— Task instructions —
Nothing past the line containing "right shoulder: (84, 360, 4)" belongs in the output. Copy exactly every line of the data below from the first up to and including it.

*** Records supplied

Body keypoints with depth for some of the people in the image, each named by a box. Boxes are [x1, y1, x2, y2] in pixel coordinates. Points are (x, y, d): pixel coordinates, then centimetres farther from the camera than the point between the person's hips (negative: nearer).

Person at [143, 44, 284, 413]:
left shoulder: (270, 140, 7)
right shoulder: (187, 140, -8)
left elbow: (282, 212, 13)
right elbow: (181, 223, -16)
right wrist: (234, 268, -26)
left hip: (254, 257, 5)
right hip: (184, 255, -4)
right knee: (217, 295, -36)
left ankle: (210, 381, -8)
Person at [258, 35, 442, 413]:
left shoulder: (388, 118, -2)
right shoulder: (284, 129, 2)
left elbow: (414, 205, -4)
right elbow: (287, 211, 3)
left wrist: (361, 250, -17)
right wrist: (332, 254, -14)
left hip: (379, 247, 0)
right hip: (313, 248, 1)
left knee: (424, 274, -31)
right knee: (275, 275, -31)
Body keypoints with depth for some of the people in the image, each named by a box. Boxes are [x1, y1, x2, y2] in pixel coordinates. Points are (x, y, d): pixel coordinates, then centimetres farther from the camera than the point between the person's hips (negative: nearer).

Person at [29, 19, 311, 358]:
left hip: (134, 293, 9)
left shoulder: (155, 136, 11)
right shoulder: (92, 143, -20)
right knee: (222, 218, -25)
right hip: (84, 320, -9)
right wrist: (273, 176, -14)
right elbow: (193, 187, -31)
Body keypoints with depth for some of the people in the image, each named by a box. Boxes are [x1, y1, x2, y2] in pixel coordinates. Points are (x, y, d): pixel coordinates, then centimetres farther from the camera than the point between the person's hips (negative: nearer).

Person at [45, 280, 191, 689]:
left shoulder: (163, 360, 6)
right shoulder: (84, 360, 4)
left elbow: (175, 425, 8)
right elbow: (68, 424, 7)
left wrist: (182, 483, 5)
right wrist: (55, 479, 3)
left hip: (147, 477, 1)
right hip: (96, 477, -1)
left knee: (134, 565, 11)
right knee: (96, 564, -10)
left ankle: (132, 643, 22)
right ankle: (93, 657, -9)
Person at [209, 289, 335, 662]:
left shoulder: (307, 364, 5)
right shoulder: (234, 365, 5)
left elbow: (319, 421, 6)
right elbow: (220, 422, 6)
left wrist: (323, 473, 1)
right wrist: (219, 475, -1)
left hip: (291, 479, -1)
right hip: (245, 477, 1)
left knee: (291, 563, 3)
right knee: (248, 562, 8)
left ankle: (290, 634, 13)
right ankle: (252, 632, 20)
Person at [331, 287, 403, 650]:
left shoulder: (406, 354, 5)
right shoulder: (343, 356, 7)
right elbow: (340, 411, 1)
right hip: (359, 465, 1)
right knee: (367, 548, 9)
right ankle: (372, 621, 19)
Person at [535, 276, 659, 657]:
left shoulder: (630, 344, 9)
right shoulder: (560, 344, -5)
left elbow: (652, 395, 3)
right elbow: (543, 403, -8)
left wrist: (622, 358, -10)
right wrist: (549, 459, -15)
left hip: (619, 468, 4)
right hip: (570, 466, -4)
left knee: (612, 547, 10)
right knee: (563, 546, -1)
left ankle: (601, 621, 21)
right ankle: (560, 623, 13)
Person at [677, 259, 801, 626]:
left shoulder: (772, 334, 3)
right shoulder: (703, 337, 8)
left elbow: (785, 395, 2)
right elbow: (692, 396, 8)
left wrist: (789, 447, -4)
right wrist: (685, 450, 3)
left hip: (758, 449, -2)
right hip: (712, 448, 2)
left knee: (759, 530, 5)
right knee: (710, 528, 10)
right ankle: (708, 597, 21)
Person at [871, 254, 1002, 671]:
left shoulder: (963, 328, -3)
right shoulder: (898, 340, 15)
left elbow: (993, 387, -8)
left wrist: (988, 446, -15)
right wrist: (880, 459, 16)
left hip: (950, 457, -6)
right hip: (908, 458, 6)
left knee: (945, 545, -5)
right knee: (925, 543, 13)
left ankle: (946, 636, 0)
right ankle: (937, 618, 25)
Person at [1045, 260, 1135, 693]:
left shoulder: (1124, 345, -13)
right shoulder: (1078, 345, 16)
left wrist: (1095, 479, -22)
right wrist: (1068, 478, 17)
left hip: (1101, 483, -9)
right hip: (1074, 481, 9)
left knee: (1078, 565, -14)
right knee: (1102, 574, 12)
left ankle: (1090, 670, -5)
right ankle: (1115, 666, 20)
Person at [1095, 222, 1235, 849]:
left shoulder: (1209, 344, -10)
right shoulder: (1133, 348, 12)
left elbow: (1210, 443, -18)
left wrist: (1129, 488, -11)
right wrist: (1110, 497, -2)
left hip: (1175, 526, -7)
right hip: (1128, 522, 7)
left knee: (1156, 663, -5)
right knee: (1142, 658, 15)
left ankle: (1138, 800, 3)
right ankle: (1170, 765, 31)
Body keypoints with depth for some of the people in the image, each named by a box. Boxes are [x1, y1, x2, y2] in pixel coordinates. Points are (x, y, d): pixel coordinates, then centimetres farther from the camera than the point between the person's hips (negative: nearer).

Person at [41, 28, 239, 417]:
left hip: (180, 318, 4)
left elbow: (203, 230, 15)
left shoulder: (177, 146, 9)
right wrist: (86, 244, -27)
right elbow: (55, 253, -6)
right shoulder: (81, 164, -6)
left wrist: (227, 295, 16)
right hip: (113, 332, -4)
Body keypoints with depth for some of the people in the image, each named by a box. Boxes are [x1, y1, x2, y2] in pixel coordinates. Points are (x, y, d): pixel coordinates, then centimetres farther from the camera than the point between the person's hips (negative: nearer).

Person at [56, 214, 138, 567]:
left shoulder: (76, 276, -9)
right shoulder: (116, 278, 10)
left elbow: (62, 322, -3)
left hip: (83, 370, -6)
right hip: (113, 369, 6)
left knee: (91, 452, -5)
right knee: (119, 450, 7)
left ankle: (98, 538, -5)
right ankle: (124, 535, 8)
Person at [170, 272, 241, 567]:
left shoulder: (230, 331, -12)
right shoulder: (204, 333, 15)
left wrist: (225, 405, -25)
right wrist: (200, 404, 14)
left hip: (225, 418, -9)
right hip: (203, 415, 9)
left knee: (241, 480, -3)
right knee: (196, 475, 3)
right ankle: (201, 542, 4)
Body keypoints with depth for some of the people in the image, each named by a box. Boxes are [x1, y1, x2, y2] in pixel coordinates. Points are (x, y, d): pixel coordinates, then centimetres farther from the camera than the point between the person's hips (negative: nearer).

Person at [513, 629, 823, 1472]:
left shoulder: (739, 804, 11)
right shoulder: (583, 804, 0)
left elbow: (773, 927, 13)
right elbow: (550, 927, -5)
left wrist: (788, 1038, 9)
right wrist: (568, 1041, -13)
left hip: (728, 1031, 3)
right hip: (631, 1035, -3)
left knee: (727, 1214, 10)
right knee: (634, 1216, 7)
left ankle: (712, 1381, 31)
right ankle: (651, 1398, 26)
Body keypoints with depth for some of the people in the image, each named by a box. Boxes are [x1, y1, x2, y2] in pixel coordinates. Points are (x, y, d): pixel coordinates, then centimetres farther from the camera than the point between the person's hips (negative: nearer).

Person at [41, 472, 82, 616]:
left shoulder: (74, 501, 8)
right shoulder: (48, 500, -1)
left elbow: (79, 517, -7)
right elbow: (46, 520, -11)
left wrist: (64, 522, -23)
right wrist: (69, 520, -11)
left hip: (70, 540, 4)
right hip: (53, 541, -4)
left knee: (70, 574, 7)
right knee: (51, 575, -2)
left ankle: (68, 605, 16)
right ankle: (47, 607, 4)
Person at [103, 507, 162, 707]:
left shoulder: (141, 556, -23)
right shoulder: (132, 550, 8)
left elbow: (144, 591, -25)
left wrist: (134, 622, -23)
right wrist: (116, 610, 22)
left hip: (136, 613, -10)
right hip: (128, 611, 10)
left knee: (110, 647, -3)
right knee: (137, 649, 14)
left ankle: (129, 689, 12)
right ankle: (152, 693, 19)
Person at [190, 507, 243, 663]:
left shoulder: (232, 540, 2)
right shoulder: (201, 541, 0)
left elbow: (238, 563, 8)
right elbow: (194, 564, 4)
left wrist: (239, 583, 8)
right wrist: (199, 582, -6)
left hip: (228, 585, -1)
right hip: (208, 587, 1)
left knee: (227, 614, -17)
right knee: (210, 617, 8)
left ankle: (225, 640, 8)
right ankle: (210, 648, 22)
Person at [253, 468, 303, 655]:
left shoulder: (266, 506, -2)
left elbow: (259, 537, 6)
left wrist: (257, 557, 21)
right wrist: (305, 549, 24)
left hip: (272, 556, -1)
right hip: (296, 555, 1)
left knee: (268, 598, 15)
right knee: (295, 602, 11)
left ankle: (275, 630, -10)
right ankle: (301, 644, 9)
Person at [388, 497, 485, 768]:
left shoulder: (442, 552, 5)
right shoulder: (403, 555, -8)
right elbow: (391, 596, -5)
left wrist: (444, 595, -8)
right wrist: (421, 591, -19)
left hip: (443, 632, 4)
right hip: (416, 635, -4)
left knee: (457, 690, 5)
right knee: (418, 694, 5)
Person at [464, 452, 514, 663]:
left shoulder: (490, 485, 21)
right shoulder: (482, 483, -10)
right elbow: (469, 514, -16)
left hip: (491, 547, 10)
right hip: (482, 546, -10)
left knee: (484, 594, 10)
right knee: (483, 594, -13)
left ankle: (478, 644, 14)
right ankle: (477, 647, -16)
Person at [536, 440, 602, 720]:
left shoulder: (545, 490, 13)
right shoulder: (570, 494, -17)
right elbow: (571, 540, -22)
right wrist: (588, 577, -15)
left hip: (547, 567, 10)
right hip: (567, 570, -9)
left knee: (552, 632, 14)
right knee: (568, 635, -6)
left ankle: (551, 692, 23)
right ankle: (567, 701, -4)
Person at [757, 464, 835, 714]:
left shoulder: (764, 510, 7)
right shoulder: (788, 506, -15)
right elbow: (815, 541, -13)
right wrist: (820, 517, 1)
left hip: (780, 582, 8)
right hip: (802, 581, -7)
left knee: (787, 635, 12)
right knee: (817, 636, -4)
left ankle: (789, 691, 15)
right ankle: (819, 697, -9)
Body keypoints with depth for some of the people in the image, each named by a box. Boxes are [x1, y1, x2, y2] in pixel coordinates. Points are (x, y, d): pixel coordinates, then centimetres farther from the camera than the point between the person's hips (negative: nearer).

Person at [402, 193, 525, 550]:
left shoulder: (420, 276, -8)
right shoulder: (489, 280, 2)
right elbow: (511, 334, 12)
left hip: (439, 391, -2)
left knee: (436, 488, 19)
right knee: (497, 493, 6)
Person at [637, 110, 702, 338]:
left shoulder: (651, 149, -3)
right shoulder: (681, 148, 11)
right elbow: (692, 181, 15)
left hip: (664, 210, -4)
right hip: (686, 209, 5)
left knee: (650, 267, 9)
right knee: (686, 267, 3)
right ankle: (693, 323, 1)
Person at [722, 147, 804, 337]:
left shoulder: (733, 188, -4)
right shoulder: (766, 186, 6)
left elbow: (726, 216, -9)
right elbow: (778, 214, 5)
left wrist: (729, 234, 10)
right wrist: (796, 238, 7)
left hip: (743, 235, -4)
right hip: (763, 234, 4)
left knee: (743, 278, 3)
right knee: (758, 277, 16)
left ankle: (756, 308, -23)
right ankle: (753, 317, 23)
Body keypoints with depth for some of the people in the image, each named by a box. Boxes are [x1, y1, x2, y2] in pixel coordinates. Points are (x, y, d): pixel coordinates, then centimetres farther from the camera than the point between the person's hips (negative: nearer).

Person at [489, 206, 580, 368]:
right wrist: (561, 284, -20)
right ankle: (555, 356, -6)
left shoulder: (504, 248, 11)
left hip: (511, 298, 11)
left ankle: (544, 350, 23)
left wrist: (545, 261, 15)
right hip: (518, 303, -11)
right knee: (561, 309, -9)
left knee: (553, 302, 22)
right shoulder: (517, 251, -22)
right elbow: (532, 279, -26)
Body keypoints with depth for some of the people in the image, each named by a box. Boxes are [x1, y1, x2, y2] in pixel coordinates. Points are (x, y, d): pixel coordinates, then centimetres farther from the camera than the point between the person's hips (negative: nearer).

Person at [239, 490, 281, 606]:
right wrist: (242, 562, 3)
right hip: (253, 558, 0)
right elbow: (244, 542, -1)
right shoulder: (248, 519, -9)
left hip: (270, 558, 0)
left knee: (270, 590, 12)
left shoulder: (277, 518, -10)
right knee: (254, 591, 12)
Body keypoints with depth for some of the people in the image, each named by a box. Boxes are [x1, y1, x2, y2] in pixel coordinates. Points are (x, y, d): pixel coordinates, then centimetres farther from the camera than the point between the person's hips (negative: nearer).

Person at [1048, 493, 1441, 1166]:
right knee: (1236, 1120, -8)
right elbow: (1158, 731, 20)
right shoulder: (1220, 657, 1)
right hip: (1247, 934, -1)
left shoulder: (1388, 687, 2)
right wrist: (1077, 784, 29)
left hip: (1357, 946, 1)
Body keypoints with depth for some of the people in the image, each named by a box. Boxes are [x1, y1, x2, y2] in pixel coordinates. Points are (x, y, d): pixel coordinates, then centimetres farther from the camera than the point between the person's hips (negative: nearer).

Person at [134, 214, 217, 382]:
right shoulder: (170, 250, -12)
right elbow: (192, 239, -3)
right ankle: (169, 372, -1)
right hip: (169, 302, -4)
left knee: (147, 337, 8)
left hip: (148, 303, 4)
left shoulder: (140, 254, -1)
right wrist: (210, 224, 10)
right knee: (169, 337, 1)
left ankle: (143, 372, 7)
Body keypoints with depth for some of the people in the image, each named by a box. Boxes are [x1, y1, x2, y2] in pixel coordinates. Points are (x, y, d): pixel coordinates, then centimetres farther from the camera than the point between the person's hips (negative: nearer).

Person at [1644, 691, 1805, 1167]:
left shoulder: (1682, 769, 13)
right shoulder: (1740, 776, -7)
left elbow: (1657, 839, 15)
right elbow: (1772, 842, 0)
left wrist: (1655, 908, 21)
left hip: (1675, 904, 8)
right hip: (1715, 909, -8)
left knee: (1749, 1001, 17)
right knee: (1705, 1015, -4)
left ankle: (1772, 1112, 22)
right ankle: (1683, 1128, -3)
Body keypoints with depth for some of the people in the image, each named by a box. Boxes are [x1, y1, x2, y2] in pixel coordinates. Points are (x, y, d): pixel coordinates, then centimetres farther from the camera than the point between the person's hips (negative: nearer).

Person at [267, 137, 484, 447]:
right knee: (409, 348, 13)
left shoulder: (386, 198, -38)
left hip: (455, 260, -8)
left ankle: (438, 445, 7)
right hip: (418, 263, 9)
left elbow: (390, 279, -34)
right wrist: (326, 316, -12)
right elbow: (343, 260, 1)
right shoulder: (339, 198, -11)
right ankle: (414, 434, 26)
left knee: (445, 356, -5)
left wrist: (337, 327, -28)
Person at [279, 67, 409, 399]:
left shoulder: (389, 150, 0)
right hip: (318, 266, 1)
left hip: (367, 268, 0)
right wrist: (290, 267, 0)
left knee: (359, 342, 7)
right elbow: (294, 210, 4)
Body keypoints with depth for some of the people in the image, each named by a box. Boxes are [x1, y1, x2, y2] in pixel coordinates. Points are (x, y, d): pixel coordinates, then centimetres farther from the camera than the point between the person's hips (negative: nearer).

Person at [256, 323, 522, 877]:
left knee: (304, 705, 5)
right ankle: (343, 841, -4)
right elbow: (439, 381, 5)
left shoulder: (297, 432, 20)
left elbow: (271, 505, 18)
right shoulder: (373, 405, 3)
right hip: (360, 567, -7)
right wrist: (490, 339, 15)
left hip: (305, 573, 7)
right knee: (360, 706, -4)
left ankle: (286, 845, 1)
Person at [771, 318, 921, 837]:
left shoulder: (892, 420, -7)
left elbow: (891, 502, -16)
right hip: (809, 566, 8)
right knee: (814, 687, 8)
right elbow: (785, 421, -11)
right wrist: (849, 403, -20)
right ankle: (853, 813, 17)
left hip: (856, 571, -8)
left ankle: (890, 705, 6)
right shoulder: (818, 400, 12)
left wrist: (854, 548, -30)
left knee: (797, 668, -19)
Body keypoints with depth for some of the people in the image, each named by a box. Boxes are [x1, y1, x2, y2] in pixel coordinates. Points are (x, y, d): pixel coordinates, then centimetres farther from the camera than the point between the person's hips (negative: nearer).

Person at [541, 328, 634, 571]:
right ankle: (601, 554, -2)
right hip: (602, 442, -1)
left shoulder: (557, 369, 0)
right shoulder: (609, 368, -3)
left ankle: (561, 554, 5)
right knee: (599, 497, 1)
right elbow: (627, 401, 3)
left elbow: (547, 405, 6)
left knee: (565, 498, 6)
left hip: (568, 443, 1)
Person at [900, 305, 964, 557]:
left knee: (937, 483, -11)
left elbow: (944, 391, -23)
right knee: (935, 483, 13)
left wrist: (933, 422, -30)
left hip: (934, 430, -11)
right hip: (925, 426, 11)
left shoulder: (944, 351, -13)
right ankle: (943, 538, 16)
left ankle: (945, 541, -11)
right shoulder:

******

— Exercise solution —
Body keypoints with depth for some of the people in the image, each named by a box. Boxes are [x1, y1, x2, y2] in pixel coordinates. Points are (x, y, d): pixel coordinates, then centimetres farther from the camera than the point between the person's hips (negative: nearer).

Person at [143, 44, 284, 413]:
left shoulder: (270, 140, 7)
right shoulder: (187, 140, -8)
left elbow: (282, 212, 13)
right elbow: (181, 223, -16)
right wrist: (234, 268, -26)
left hip: (254, 257, 5)
right hip: (184, 255, -4)
right knee: (217, 295, -36)
left ankle: (210, 381, -8)
Person at [258, 35, 442, 413]:
left shoulder: (388, 118, -2)
right shoulder: (284, 129, 2)
left elbow: (414, 205, -4)
right elbow: (287, 211, 3)
left wrist: (361, 250, -17)
right wrist: (332, 254, -14)
left hip: (379, 247, 0)
right hip: (313, 248, 1)
left knee: (424, 274, -31)
right knee: (275, 275, -31)
Body keypoints with depth for some of the people in the image, each named by a box. Boxes are [x1, y1, x2, y2] in pixel coordinates. Points are (x, y, d): pixel coordinates, then centimetres farther from the camera than the point between the person's hips (negative: nearer).

Person at [29, 19, 311, 358]:
left hip: (134, 293, 9)
left shoulder: (155, 136, 11)
right shoulder: (92, 143, -20)
right knee: (222, 218, -25)
right hip: (84, 320, -9)
right wrist: (273, 176, -14)
right elbow: (193, 187, -31)
Body keypoints with depth for some of the people in the image, each named by a box. Boxes are [x1, y1, x2, y2] in pixel coordinates. Points are (x, y, d): pixel coordinates, then centimetres farther from the camera than the point between the person's hips (negative: nearer).

Person at [45, 280, 191, 689]:
left shoulder: (163, 360, 6)
right shoulder: (84, 360, 4)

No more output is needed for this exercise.